§ **PROMPT**:
Among the entries below, find each line with "crypto" and show it.
_ _ _ _ _ _ _
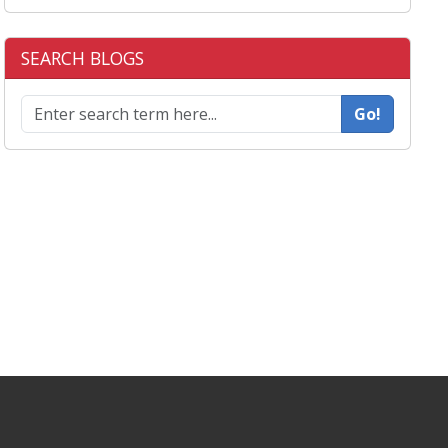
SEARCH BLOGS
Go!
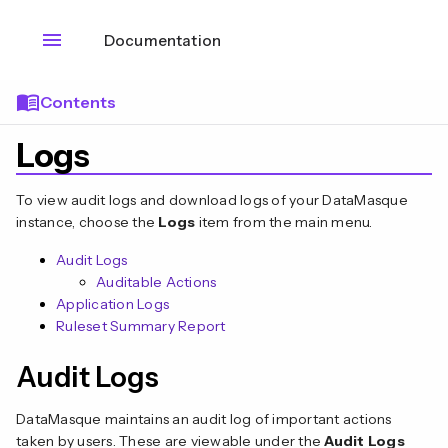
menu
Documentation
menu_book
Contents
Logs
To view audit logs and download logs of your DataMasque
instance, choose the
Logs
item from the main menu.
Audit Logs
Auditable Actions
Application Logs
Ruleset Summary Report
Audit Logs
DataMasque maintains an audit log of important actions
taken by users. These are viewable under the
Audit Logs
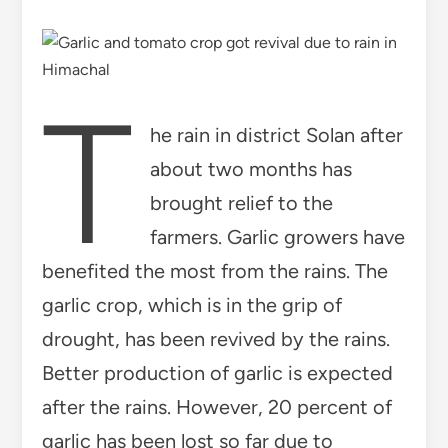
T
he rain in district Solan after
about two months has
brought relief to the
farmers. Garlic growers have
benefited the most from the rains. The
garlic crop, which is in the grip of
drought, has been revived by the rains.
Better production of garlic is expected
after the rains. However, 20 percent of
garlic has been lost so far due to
_ _ _ _ _ _ _
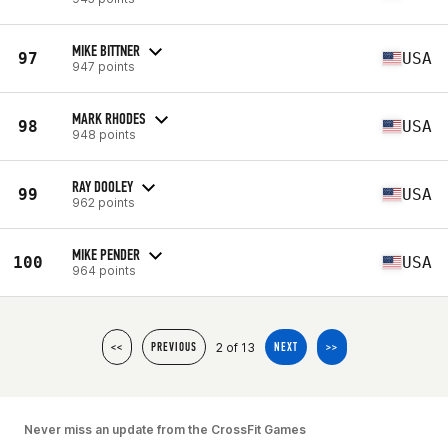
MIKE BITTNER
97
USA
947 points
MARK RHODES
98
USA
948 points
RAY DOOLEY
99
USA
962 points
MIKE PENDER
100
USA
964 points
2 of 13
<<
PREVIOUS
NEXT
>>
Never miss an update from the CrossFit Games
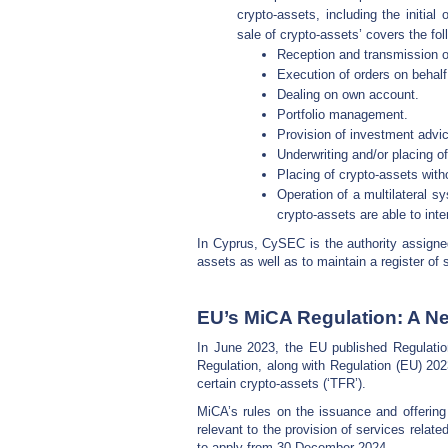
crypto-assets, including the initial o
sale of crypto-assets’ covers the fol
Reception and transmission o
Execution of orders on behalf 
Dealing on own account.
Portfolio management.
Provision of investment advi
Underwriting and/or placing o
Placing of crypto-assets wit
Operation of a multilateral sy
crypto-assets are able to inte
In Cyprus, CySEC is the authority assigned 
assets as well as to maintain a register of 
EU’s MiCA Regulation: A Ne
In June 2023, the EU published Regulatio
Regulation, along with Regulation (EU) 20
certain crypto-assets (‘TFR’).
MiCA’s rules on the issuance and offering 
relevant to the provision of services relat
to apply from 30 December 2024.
_ _ _ _ _ _ _
§ **REPLY TO THE TASK**:
crypto-assets, including the initial o
sale of crypto-assets’ covers the fol
Placing of crypto-assets wit
crypto-assets are able to inte
certain crypto-assets (‘TFR’).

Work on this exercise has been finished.